Backcountry road deal runs over wilderness

  A nearly three-decade-long fight over who controls backcountry roads crossing federal land in Utah may soon come to an end — and the resolution casts a huge cloud over the future of wilderness protection. In 2000, the state threatened to sue the federal government, claiming ownership of the roads under a Civil War-era law known as RS 2477. On April 9, Utah Gov. Mike Leavitt, R, dropped the threat, signing an agreement with Interior Secretary Gale Norton (HCN, 2/3/03: Road warriors back on the offensive).

Under the agreement, Utah will stop seeking ownership of unimproved dirt roads in areas such as national parks, national wildlife refuges and wilderness areas. But roads on other federal lands — such as the 2.6 million acres stripped of interim wilderness protection by an April 11 settlement between the federal government and the state — are fair game (HCN, 4/28/03: Wilderness takes a massive hit). If those roads are recognized, surrounding lands will be disqualified for protection as wilderness, which must be roadless.

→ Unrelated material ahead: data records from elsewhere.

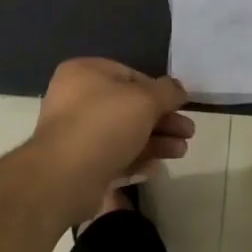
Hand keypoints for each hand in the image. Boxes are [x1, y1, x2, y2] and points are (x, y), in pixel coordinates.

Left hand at [30, 59, 192, 222]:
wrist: (64, 178)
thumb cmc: (104, 125)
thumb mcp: (144, 100)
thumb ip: (166, 91)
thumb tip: (178, 88)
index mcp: (84, 73)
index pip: (130, 75)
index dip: (158, 90)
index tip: (180, 104)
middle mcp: (76, 100)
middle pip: (129, 107)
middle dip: (162, 120)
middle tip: (188, 131)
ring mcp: (76, 134)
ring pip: (124, 133)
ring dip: (155, 141)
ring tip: (182, 151)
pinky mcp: (80, 165)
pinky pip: (114, 157)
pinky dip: (136, 159)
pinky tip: (157, 167)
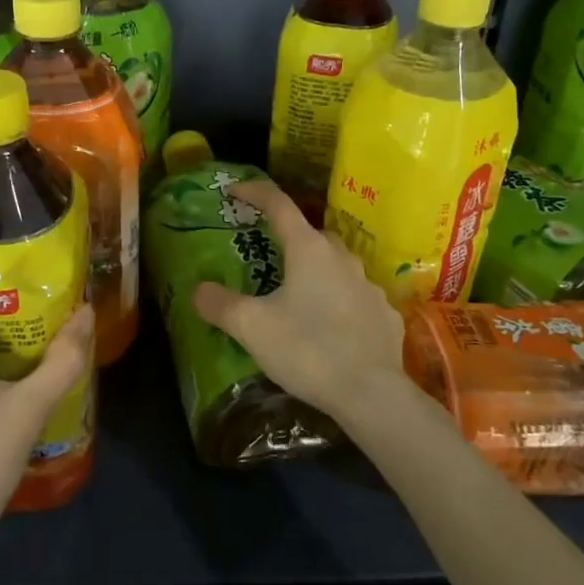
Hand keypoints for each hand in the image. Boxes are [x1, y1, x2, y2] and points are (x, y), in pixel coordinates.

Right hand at [193, 177, 405, 424]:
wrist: (371, 394)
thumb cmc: (307, 349)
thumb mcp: (251, 328)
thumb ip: (220, 304)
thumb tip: (198, 290)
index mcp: (308, 250)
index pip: (279, 205)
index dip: (254, 193)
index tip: (234, 191)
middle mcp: (342, 258)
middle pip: (310, 235)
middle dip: (288, 238)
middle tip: (267, 255)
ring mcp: (369, 286)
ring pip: (336, 266)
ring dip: (315, 272)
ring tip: (297, 296)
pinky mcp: (385, 315)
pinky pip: (356, 298)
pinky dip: (339, 302)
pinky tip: (329, 327)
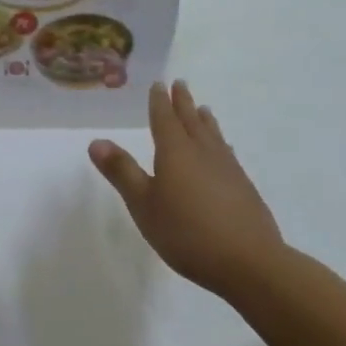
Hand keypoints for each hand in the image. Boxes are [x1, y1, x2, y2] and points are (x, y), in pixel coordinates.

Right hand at [89, 81, 286, 303]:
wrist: (249, 262)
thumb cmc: (187, 232)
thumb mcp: (144, 205)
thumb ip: (122, 172)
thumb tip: (96, 141)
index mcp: (175, 152)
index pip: (164, 118)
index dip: (160, 101)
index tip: (160, 83)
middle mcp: (202, 152)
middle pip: (191, 120)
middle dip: (183, 102)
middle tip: (180, 84)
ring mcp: (227, 168)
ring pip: (212, 135)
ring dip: (204, 120)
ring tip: (203, 109)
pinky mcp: (244, 187)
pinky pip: (227, 153)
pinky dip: (221, 142)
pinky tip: (224, 150)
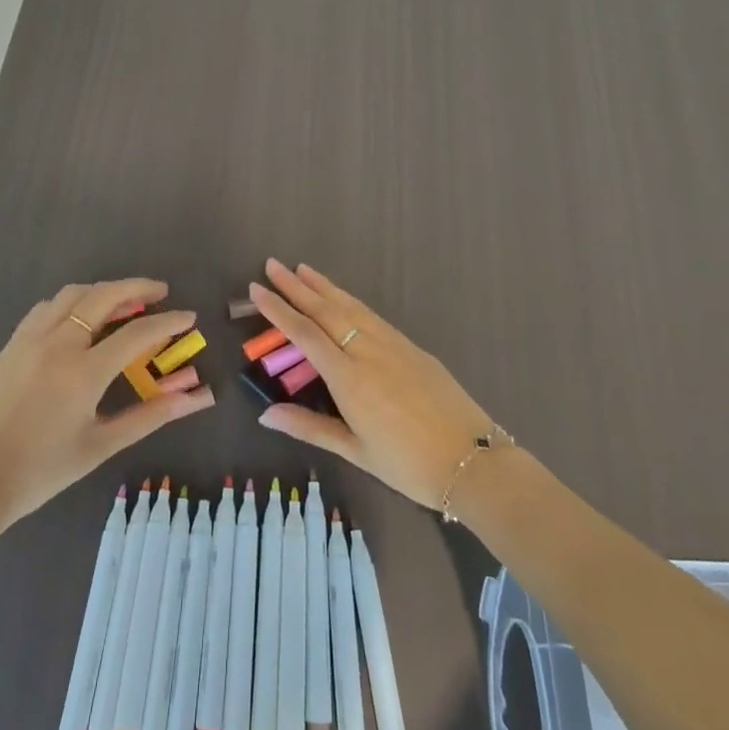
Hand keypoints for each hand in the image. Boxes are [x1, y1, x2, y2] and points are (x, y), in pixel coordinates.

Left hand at [0, 278, 213, 526]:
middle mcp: (58, 344)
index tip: (189, 317)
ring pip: (73, 294)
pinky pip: (48, 307)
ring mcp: (31, 338)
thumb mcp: (102, 444)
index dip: (168, 321)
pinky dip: (72, 302)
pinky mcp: (12, 344)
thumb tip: (197, 398)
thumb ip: (151, 415)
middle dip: (137, 287)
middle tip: (160, 292)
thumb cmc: (43, 469)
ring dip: (103, 291)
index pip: (138, 333)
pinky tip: (80, 319)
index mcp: (84, 371)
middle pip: (104, 296)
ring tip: (124, 302)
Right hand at [251, 259, 493, 509]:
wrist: (471, 460)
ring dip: (324, 286)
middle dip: (296, 286)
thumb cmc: (407, 464)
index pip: (304, 334)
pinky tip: (343, 297)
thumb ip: (309, 427)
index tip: (256, 289)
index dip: (278, 310)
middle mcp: (367, 351)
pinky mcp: (411, 346)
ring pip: (351, 306)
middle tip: (272, 265)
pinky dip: (350, 300)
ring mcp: (392, 344)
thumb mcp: (355, 451)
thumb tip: (265, 414)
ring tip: (302, 269)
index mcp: (348, 378)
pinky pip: (372, 315)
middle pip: (325, 310)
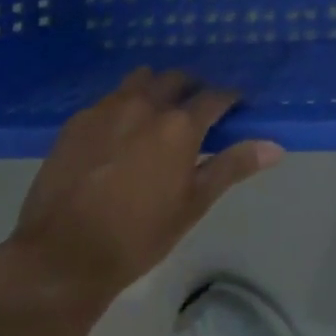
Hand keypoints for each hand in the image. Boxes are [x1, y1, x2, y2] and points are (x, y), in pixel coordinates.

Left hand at [0, 69, 282, 322]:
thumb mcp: (192, 205)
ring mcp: (107, 107)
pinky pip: (109, 99)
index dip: (229, 99)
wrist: (60, 256)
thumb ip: (232, 166)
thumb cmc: (137, 237)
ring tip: (156, 116)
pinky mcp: (77, 119)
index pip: (215, 96)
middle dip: (191, 89)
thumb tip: (275, 146)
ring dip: (156, 89)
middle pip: (177, 79)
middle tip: (196, 112)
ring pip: (141, 80)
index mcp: (179, 124)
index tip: (236, 106)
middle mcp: (145, 103)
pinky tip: (119, 134)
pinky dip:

While state and federal officials say they will include an opportunity for “full public participation” in deciding which roads belong to the state, no mention of public comment is made in the agreement itself. “The doors still haven’t been opened,” says Heidi McIntosh of the Southern Utah Wilderness Alliance (SUWA). “From what we know of the closed-door sessions, the major decisions have already been made.”

Maps obtained by SUWA under the Freedom of Information Act show the state was preparing to sue for upwards of 100,000 miles of roads, according to McIntosh. Gov. Leavitt won’t say how many roads the agreement could cover, but Utah has spent $4.2 million on a database of roads that it could try to claim. The state will begin submitting claims to the federal government early this summer.